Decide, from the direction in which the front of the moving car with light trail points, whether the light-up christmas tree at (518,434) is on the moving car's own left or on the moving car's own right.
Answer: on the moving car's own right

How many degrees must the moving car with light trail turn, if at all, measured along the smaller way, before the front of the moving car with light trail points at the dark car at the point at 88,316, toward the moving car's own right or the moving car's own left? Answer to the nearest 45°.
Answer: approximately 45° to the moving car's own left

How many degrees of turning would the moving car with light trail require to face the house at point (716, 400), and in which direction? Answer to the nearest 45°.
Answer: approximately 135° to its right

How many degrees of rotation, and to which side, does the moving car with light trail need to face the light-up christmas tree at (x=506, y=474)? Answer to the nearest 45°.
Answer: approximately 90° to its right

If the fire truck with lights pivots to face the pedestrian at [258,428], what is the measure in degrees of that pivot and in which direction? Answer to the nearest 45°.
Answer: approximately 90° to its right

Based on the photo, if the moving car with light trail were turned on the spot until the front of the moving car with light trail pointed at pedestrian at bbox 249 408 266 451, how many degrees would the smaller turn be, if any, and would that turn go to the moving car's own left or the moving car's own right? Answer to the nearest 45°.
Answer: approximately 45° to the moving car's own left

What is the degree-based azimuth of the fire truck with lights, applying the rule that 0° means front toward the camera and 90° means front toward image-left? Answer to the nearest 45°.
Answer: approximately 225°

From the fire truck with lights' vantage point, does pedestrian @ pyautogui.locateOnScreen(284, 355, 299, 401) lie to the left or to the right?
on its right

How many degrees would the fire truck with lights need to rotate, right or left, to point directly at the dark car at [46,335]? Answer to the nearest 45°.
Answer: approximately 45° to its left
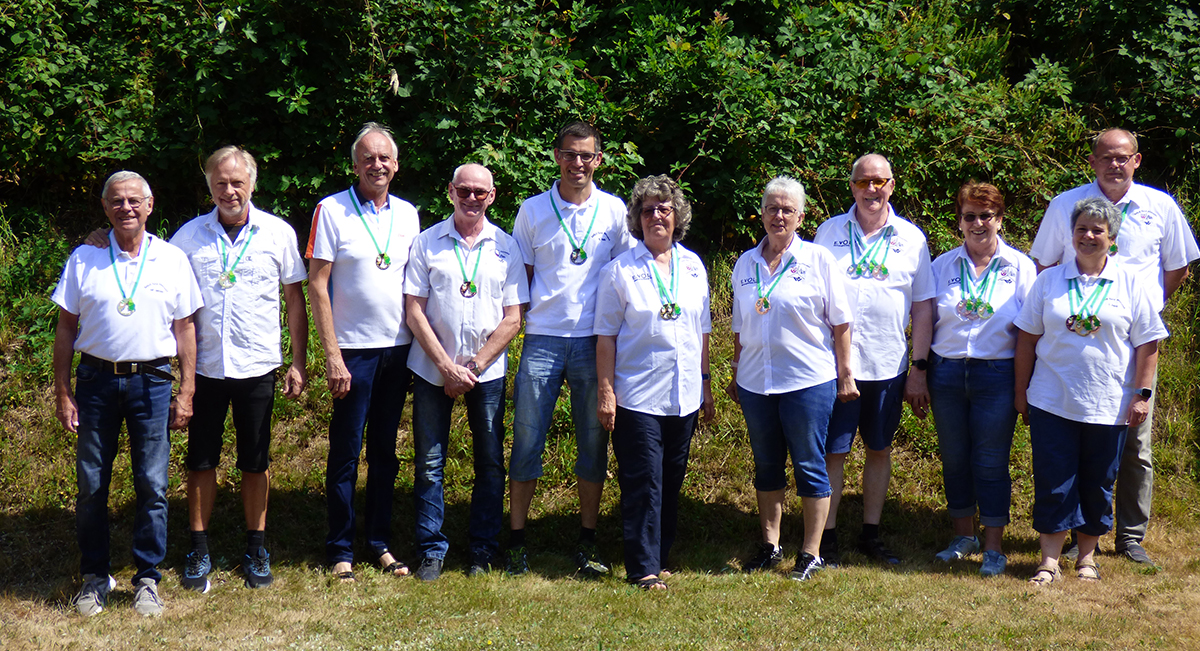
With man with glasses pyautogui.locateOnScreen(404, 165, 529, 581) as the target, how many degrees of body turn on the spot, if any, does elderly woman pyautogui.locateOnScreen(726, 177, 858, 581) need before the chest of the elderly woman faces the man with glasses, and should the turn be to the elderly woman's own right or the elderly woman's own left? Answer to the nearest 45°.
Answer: approximately 45° to the elderly woman's own right

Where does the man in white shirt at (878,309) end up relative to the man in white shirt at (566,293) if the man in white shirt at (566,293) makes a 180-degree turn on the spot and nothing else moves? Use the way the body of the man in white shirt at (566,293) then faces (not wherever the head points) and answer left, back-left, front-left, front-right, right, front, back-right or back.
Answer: right

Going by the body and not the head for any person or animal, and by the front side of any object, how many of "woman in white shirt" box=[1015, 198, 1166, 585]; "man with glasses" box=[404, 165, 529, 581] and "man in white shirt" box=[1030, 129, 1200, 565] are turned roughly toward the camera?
3

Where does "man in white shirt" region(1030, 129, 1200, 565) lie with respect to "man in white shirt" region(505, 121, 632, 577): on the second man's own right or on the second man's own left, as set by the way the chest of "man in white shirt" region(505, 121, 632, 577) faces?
on the second man's own left

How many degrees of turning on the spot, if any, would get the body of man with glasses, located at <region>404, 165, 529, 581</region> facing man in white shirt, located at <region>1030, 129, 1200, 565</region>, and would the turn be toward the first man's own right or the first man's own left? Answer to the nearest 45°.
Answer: approximately 90° to the first man's own left

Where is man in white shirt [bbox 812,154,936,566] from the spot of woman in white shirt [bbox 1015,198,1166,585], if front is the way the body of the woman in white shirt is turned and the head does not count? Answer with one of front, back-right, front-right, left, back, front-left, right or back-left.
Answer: right

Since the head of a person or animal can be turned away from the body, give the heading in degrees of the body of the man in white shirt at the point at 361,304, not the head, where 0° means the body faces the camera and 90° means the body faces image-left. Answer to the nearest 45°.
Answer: approximately 315°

§ **Problem**:
The entries are to be copied exactly, and each image is to be omitted.

§ **Solution to the problem**:
Decide, from the direction in which the front of the moving car with light trail points, whether the light-up christmas tree at (518,434) is on the moving car's own left or on the moving car's own right.
Answer: on the moving car's own right

How many degrees must the moving car with light trail turn, if at all, measured along the smaller way, before the front of the moving car with light trail points at the dark car at the point at 88,316, toward the moving car's own right or the moving car's own left? Answer to the nearest 45°.
Answer: approximately 45° to the moving car's own left

How many degrees of turning would the moving car with light trail require to face the house at point (716, 400), and in which direction? Answer to the nearest 45°.
Answer: approximately 135° to its right

How many degrees of rotation, and to which side, does the moving car with light trail need to face the light-up christmas tree at (x=506, y=474)? Answer to the nearest 45°.
Answer: approximately 90° to its right

If the fire truck with lights pivots to face the pedestrian at [258,428], what is the measure in degrees of that pivot and in which direction? Answer to the nearest 45°.
Answer: approximately 90° to its right

Based on the photo, if the moving car with light trail were turned on the spot until the front of the moving car with light trail pointed at pedestrian at bbox 249 408 266 451, how many degrees would the smaller turn be, if any, and would that turn go to the moving car's own left or the moving car's own right? Answer to the nearest 45°.
Answer: approximately 45° to the moving car's own left

What is the degree-based azimuth of the fire truck with lights, applying the rule that 0° means front toward the camera and 90° means front toward image-left? Answer to the nearest 45°.
Answer: approximately 225°

From the fire truck with lights' vantage point, does pedestrian @ pyautogui.locateOnScreen(284, 355, 299, 401) lie to the left or to the right?
on its right

How many degrees would the fire truck with lights need to rotate, right or left, to point directly at the dark car at [46,335]? Answer to the nearest 45°.
Answer: approximately 45° to its left
With man with glasses pyautogui.locateOnScreen(404, 165, 529, 581) as the target, how many degrees of body turn on the spot, if any, does elderly woman pyautogui.locateOnScreen(726, 177, 858, 581) need before the chest of the elderly woman faces the man with glasses, and should the turn be to the elderly woman's own right or the elderly woman's own left? Answer to the nearest 45°.
Answer: approximately 45° to the elderly woman's own right

Where does the man in white shirt at (878,309) end up relative to the man in white shirt at (566,293) if the man in white shirt at (566,293) makes a 180-degree turn on the spot and nothing else moves? Use the way the body of the man in white shirt at (566,293) then faces (not wherever the head points) and answer left, back-left, front-left, front-right, right, front, back-right or back.
Answer: right

Going by the body and not the head for any person or animal, and by the front side of any object, how many of "woman in white shirt" box=[1015, 198, 1166, 585]; "man with glasses" box=[404, 165, 529, 581] and "man in white shirt" box=[1030, 129, 1200, 565] are turned roughly toward the camera?
3

Where does "man in white shirt" region(1030, 129, 1200, 565) lie with respect to "man in white shirt" region(505, 121, 632, 577): on the second man's own right or on the second man's own left, as set by the way the chest of "man in white shirt" region(505, 121, 632, 577) faces?
on the second man's own left

How many degrees of turning on the spot, if any, would get the body of man with glasses, located at <region>404, 165, 529, 581</region> facing man in white shirt, located at <region>1030, 129, 1200, 565</region>, and would the turn be toward the first man's own right or the first man's own left? Answer to the nearest 45°.
Answer: approximately 90° to the first man's own left

Where is man in white shirt [bbox 812,154,936,566] from the spot of woman in white shirt [bbox 1015,198,1166,585], if front is the way the body of the woman in white shirt is turned and the head does not count? Answer with one of front, back-right, front-right, left, back, front-left, right or back-left.
Answer: right

Since the head of a person or animal can be turned away from the body, give the heading in degrees of the body of the man in white shirt at the point at 361,304, not the head, where 0° means the body faces the camera and 90° means the body faces image-left. Answer to the nearest 45°.
Answer: approximately 315°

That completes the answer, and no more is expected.